Stored data:
__________

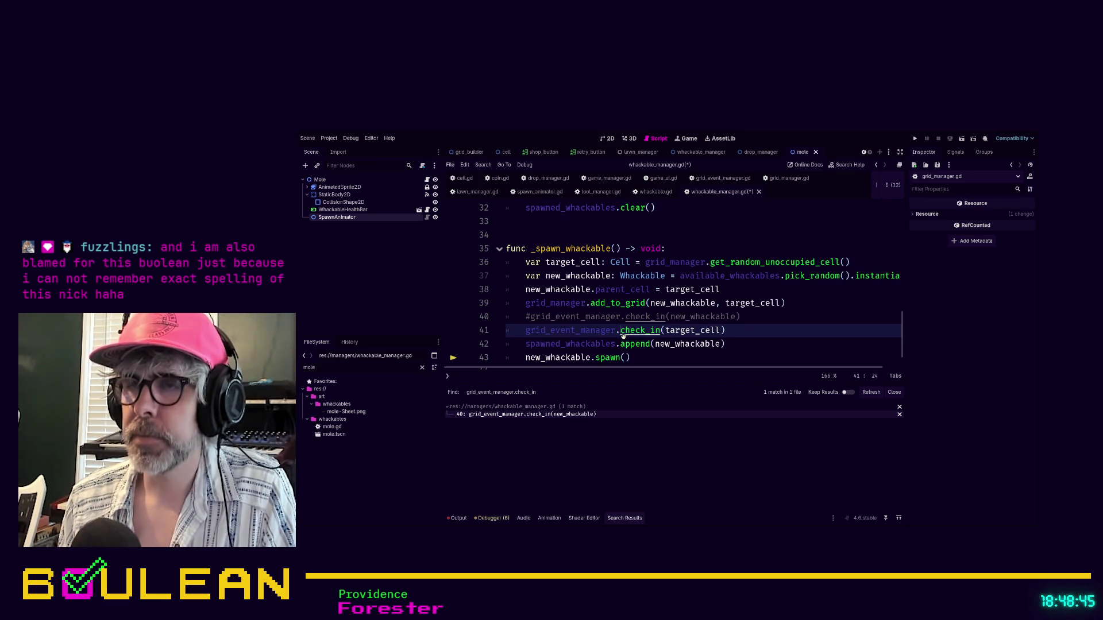
ctrl+click(622, 335)
- In check_in, add an 'if item is Cell:' branch and turn the Whackable check into elif
scroll(610, 337, down, 1)
key(Down)
key(Down)
key(Down)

__________

When copying, output the data exactly and leave out the pictures.

**Problem solution:**
ctrl+click(622, 335)
- In check_in, add an 'if item is Cell:' branch and turn the Whackable check into elif
scroll(610, 337, down, 1)
key(Down)
key(Down)
key(Down)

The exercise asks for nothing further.